Parameter Selection: The insensitivity to $B$ and $K$ simplifies hyper-parameter tuning, facilitating practical deployment.

Theoretical and Practical Implications

The introduction of diffusion models into multi-view clustering represents a significant methodological advance, bridging generative modeling and representation learning. SGDF's robustness to low-quality data addresses a key limitation of prior fusion strategies (e.g., summation, concatenation, attention), which are often brittle in the presence of noise or missing views. The contrastive learning module further enhances the alignment and consistency of representations, a critical factor in MVC.

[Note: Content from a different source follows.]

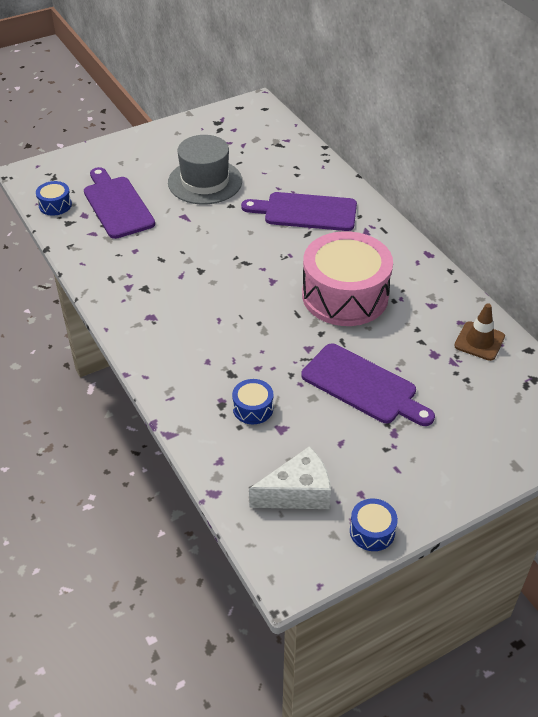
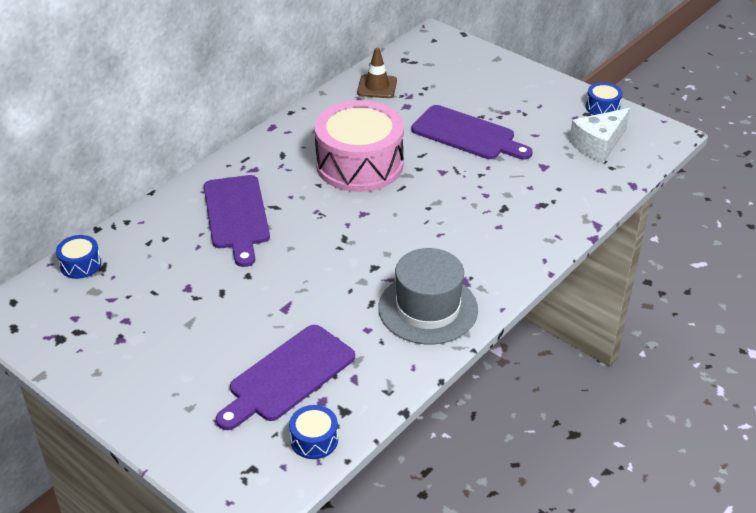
camera: 110 degrees left, 5 degrees down
(205, 182) = (207, 310): grey hat -> grey hat (428, 308)
(253, 408) = (534, 186): blue drum -> blue drum (80, 264)
(298, 493) = (598, 145): white cheese -> white cheese turned 90 degrees counterclockwise
(363, 386) = (467, 134): purple cutting board -> purple cutting board turned 105 degrees clockwise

The strong empirical results suggest that generative diffusion-based fusion can be generalized to other multi-modal and multi-source learning tasks. Future work may explore the integration of more sophisticated diffusion architectures, adaptive sampling strategies, and the extension to incomplete or semi-supervised clustering settings.

Conclusion

GDCN establishes a new benchmark for deep multi-view clustering by combining autoencoder-based representation learning, robust generative diffusion fusion, and contrastive alignment. The SGDF module is particularly effective in mitigating the adverse effects of low-quality data, and the overall framework demonstrates superior clustering performance across diverse datasets. The approach is computationally tractable, robust to hyper-parameter choices, and readily adaptable to practical multi-view learning scenarios. Future research may extend these concepts to broader multi-modal fusion and clustering applications.